Choosing foods and drinks for infants isn’t always an easy task, especially when they start deciding on what foods that they do and don’t like. From around 6 months, but not before 4 months, solids can start to be introduced to babies. And from 12 months onwards, they should be consuming all the same foods that a family would eat.

But there can be confusion about what to give babies and infants to drink. Breastfeeding periods can vary, children can get fed with formula, or can become more dependent on formula than food. Before 12 months old, babies should not be given any drinks besides breast milk, formula, or boiled tap water.
For children 12 months and older, solids should make up the largest proportion of energy, which increases with time as infants grow and their appetite changes (most parents know that children’s appetite changes on a daily basis). But it is great to expose them to different foods, drinks, flavours, and textures.
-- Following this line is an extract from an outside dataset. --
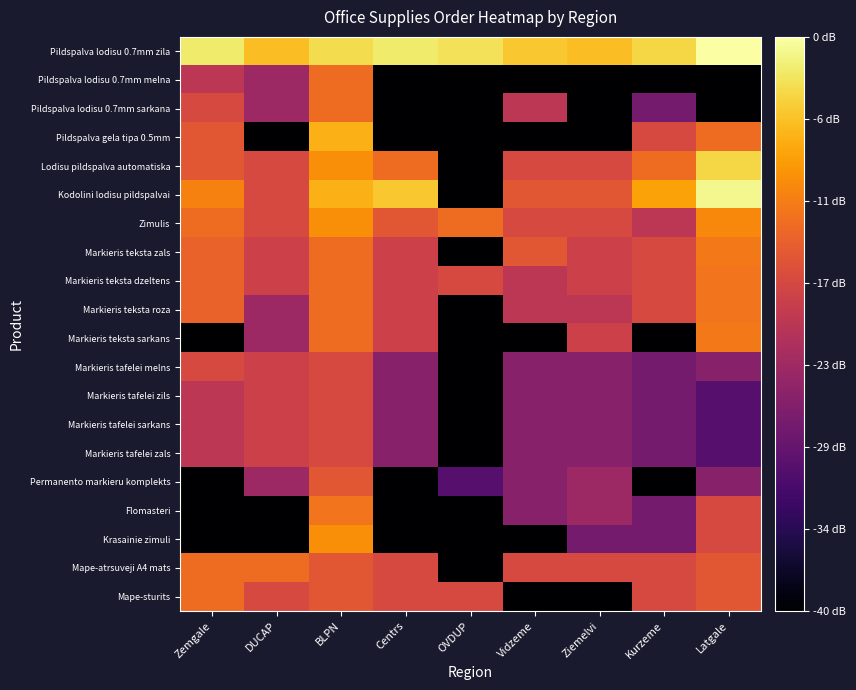

Which series has the largest total across all categories?

Pildspalva lodisu 0.7mm zila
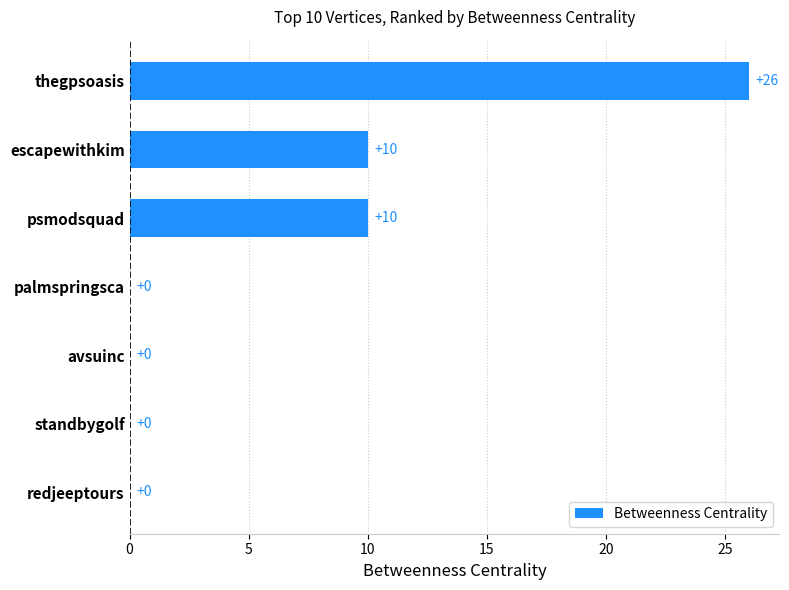

Are the bars grouped side by side (vs. stacked)?

No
What are the beverages the infants should be offered?
• After 12 months of age, children can be introduced to cow’s milk dairy! From 12-24 months, full cream milk is the best option for the energy required for the large amount of growth experienced during this period, and is a rich source of protein, calcium, and other nutrients. Unpasteurised milk and goats milk is not to be used.
• Low fat or reduced fat milk are not suitable for children under 2 years of age.
• Soy milk or other plant or animal based milks are not a suitable alternative to cow’s milk with the first 24 months of life. Soy products or formula can be utilised under specialised medical advice.
• Rice or oat milk which is fortified with 100mg/100ml of calcium, and are a full fat option are a suitable alternative to cow’s milk under medical instruction.
• Specially advertised toddler formula or other drink products are not necessary for healthy growth and development.
• Tea, coffee, or other caffeinated beverages are not suitable for infants or children
• Juice, soft drink, and cordial should be avoided in order to promote good dental health.
• Boiled tap water can be used to supplement intake, especially if children are not hungry or require milk for a meal or snack.

Each child is different and will have varying intakes and preferences. But offering the best options is the best possible thing to do. So you provide the options, and choose when they eat, and they will choose how much and how to eat it.